[Exercise aim]
Every line in the data below from the one containing "MajorPrivacy 脚本不仅局限于本地系统，还可以对接各种外部安全服务：" down to the one containing "用户可上传自研脚本，与全球同行分享并下载，实现能力复用，避免重复开发。", both included, must be retyped exactly; no other line is to appear.

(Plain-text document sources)
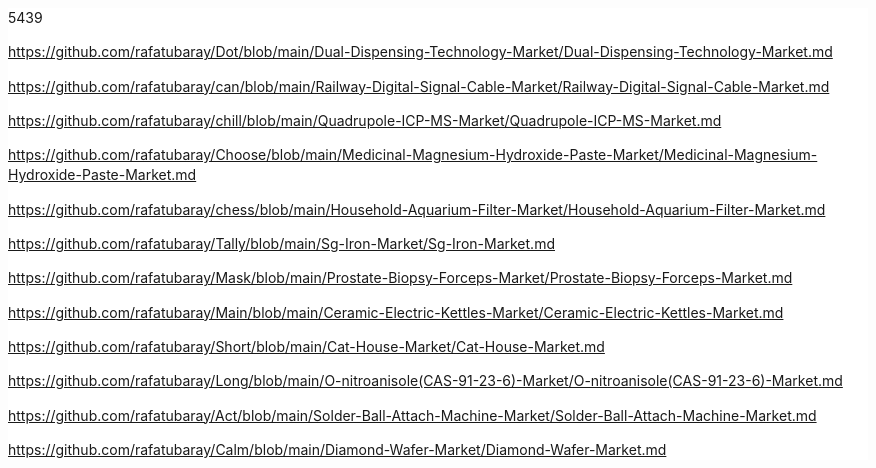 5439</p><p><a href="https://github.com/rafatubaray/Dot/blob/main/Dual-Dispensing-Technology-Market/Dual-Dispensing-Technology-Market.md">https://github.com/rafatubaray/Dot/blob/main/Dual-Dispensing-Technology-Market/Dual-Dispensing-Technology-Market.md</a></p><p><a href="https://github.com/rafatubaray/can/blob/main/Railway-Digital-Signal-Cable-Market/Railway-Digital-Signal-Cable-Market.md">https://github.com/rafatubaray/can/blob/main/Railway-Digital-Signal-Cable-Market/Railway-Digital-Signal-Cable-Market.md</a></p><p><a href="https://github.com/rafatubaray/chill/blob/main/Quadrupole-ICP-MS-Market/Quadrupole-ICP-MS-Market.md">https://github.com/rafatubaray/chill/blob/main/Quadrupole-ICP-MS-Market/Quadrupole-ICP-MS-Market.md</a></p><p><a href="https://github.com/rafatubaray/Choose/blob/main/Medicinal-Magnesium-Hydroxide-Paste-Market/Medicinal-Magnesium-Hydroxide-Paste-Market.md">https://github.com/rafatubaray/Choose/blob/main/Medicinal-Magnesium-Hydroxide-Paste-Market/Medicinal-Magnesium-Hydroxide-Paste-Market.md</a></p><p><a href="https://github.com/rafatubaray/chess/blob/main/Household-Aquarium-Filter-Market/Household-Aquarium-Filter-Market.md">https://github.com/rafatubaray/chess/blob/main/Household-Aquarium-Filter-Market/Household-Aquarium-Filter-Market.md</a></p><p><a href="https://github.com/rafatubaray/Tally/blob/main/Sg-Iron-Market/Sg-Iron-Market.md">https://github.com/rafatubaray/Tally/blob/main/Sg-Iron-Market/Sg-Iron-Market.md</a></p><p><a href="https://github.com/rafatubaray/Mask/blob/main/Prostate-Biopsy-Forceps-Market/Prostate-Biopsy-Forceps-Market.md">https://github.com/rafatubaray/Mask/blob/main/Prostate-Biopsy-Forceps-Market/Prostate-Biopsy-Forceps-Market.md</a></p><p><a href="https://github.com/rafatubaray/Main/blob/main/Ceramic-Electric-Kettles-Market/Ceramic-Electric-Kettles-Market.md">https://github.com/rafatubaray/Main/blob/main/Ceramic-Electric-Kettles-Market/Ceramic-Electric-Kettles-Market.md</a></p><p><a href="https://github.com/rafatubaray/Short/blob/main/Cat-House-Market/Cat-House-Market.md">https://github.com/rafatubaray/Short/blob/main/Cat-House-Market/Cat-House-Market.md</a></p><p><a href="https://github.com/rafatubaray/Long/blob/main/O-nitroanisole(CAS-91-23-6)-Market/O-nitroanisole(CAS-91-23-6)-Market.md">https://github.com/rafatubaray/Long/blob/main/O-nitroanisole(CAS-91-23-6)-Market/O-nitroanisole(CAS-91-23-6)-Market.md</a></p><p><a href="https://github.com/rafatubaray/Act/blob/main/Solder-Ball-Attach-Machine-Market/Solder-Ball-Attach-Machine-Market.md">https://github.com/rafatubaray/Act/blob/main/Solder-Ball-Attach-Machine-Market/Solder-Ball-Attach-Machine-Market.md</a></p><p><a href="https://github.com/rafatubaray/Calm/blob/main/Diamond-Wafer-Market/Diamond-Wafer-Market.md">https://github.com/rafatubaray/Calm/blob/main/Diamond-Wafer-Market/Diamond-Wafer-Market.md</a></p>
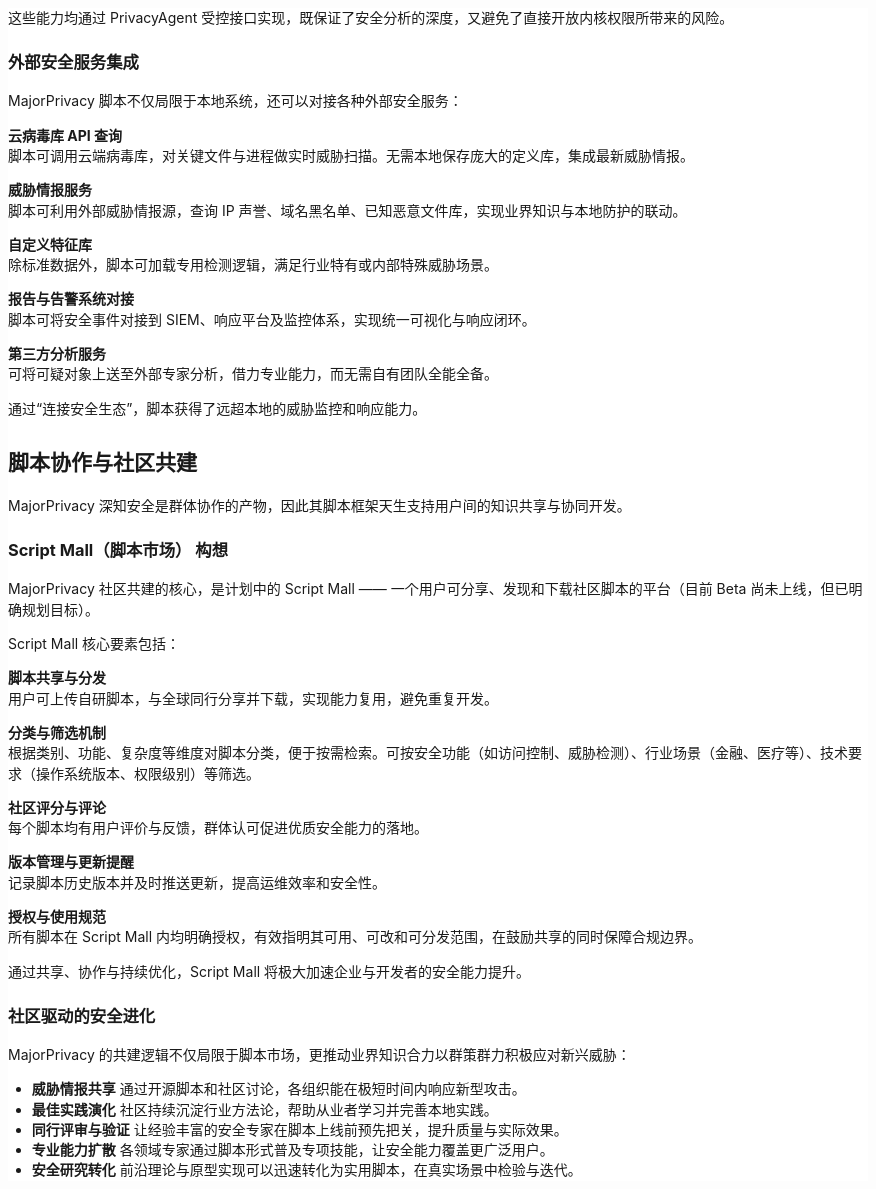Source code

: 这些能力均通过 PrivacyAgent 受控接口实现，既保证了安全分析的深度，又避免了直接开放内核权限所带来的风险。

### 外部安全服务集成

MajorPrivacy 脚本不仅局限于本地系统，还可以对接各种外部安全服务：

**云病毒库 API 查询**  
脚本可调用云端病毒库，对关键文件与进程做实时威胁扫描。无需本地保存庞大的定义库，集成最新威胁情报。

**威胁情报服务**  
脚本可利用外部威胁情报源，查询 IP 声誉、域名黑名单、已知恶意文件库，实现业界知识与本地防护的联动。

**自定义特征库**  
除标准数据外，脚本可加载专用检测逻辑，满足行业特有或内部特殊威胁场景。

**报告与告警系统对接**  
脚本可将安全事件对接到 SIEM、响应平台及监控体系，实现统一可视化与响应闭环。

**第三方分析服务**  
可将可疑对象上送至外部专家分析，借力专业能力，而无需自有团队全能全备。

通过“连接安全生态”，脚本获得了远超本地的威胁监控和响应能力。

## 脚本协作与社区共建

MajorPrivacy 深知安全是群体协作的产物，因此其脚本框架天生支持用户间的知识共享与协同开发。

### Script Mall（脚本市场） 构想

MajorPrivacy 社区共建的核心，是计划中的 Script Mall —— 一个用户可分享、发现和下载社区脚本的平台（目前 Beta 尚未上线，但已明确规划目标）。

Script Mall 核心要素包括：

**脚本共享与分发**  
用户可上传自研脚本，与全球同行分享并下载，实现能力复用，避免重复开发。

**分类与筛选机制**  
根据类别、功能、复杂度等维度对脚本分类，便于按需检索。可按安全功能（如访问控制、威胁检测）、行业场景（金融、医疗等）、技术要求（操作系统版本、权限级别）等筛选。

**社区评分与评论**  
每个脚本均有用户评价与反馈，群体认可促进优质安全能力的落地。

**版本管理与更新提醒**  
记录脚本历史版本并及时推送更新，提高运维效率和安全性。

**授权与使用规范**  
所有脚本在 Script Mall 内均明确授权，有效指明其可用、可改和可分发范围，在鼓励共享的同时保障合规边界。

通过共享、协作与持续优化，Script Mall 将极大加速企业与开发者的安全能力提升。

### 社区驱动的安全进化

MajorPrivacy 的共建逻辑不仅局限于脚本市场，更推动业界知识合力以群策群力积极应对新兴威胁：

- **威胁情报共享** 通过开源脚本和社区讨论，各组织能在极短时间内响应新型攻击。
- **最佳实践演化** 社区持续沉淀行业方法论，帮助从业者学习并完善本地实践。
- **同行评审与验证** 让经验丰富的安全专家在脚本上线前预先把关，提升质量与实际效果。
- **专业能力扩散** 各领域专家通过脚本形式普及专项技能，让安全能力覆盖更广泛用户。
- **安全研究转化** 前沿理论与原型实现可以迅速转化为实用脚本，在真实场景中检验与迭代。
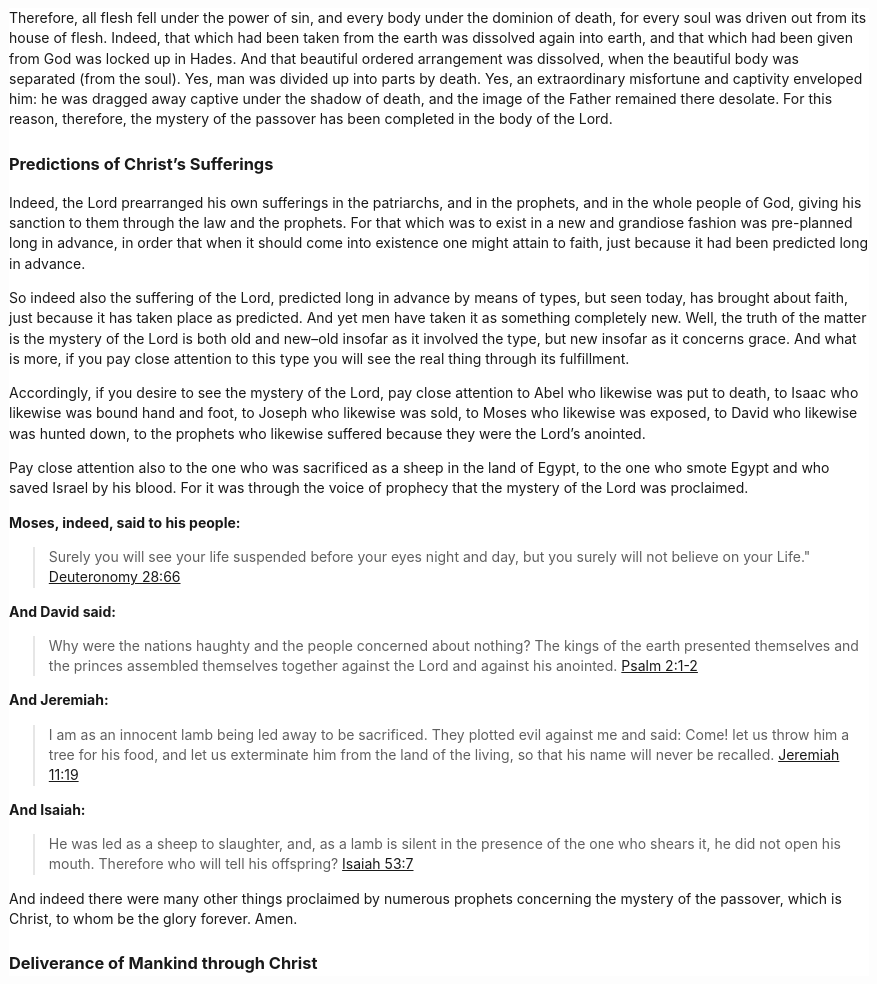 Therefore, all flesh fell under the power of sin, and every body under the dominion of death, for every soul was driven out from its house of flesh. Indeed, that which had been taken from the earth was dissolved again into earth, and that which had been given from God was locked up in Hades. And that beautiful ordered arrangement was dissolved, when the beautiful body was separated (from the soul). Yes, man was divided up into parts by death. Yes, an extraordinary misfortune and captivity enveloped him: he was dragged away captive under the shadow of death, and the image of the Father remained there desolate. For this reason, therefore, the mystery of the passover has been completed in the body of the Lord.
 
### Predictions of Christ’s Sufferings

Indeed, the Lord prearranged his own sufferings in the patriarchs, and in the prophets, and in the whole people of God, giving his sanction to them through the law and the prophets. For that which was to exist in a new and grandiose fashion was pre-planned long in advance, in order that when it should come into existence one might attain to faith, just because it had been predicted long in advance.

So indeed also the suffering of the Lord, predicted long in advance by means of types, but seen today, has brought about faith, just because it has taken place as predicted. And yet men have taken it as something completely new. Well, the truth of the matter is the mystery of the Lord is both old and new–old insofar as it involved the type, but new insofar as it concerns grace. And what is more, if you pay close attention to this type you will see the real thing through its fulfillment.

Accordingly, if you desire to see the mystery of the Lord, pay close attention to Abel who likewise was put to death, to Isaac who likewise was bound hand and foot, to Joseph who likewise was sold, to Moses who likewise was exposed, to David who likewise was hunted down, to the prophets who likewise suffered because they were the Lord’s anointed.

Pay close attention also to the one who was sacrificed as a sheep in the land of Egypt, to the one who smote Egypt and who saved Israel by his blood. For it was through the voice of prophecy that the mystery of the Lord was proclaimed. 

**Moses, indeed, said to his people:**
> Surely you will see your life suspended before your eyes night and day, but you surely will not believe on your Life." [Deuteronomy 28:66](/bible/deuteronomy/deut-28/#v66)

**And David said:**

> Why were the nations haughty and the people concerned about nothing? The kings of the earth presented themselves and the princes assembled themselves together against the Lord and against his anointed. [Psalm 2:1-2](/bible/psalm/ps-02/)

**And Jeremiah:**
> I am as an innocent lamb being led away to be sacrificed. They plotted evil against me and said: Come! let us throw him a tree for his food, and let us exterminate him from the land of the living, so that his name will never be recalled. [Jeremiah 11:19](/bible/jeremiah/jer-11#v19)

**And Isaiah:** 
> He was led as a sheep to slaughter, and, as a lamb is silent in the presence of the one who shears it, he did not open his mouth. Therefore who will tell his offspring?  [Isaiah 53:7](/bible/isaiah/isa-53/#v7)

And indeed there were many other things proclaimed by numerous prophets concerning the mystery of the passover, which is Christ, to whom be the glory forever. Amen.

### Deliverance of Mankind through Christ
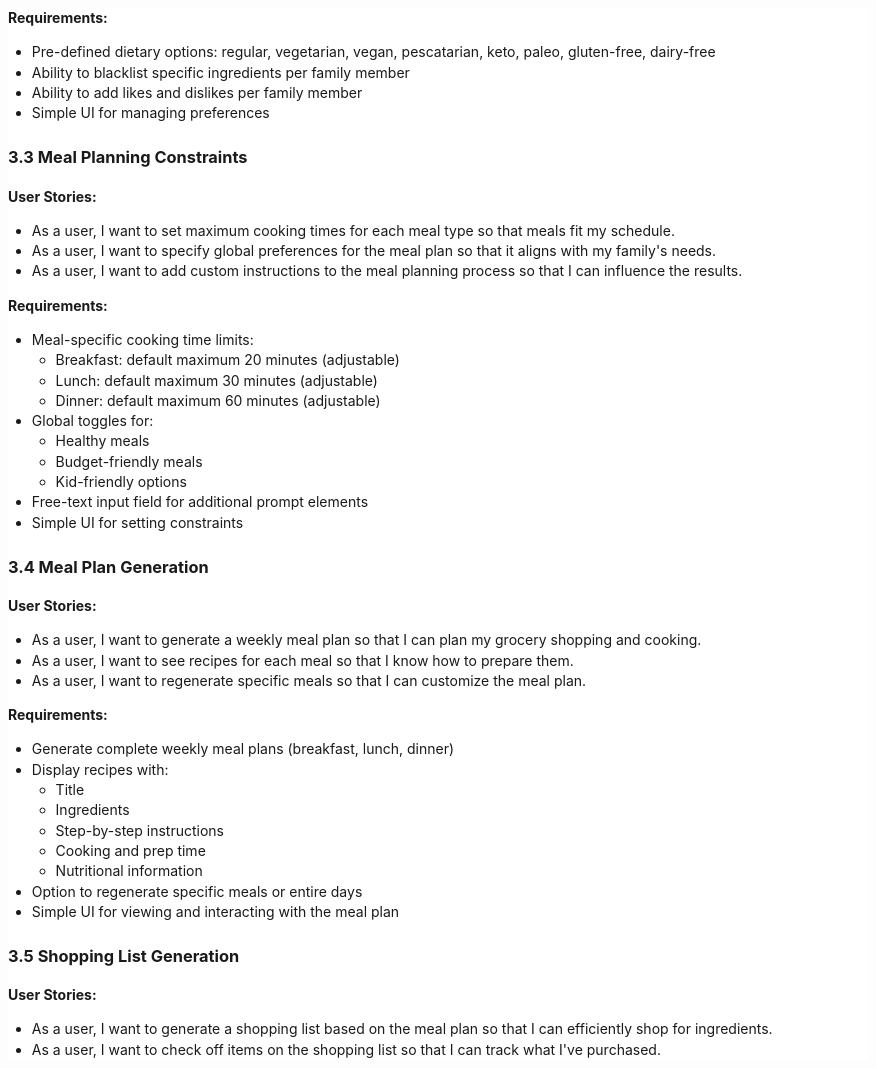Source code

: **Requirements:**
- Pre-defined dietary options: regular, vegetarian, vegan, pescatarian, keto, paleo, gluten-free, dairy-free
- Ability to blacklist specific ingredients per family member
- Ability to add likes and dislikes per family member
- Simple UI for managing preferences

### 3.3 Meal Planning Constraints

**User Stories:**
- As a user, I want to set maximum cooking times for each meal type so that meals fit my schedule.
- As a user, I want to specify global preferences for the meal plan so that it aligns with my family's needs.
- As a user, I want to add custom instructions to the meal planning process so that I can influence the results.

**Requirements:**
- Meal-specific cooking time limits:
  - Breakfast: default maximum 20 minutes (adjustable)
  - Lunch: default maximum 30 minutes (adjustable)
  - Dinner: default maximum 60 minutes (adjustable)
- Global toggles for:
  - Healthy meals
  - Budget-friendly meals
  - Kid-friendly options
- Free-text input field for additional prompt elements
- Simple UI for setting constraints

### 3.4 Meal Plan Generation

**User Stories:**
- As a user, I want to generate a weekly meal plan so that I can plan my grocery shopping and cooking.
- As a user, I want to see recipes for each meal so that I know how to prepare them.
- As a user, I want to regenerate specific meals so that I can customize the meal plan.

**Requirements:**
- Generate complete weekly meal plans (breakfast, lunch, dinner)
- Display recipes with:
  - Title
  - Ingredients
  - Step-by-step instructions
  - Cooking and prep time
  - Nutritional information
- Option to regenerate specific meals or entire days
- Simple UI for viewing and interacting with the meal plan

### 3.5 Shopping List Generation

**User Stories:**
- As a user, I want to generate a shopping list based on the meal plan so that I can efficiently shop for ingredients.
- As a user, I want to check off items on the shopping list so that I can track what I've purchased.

[Answer space]
MajorPrivacy 脚本不仅局限于本地系统，还可以对接各种外部安全服务：

**云病毒库 API 查询**  
脚本可调用云端病毒库，对关键文件与进程做实时威胁扫描。无需本地保存庞大的定义库，集成最新威胁情报。

**威胁情报服务**  
脚本可利用外部威胁情报源，查询 IP 声誉、域名黑名单、已知恶意文件库，实现业界知识与本地防护的联动。

**自定义特征库**  
除标准数据外，脚本可加载专用检测逻辑，满足行业特有或内部特殊威胁场景。

**报告与告警系统对接**  
脚本可将安全事件对接到 SIEM、响应平台及监控体系，实现统一可视化与响应闭环。

**第三方分析服务**  
可将可疑对象上送至外部专家分析，借力专业能力，而无需自有团队全能全备。

通过“连接安全生态”，脚本获得了远超本地的威胁监控和响应能力。

## 脚本协作与社区共建

MajorPrivacy 深知安全是群体协作的产物，因此其脚本框架天生支持用户间的知识共享与协同开发。

### Script Mall（脚本市场） 构想

MajorPrivacy 社区共建的核心，是计划中的 Script Mall —— 一个用户可分享、发现和下载社区脚本的平台（目前 Beta 尚未上线，但已明确规划目标）。

Script Mall 核心要素包括：

**脚本共享与分发**  
用户可上传自研脚本，与全球同行分享并下载，实现能力复用，避免重复开发。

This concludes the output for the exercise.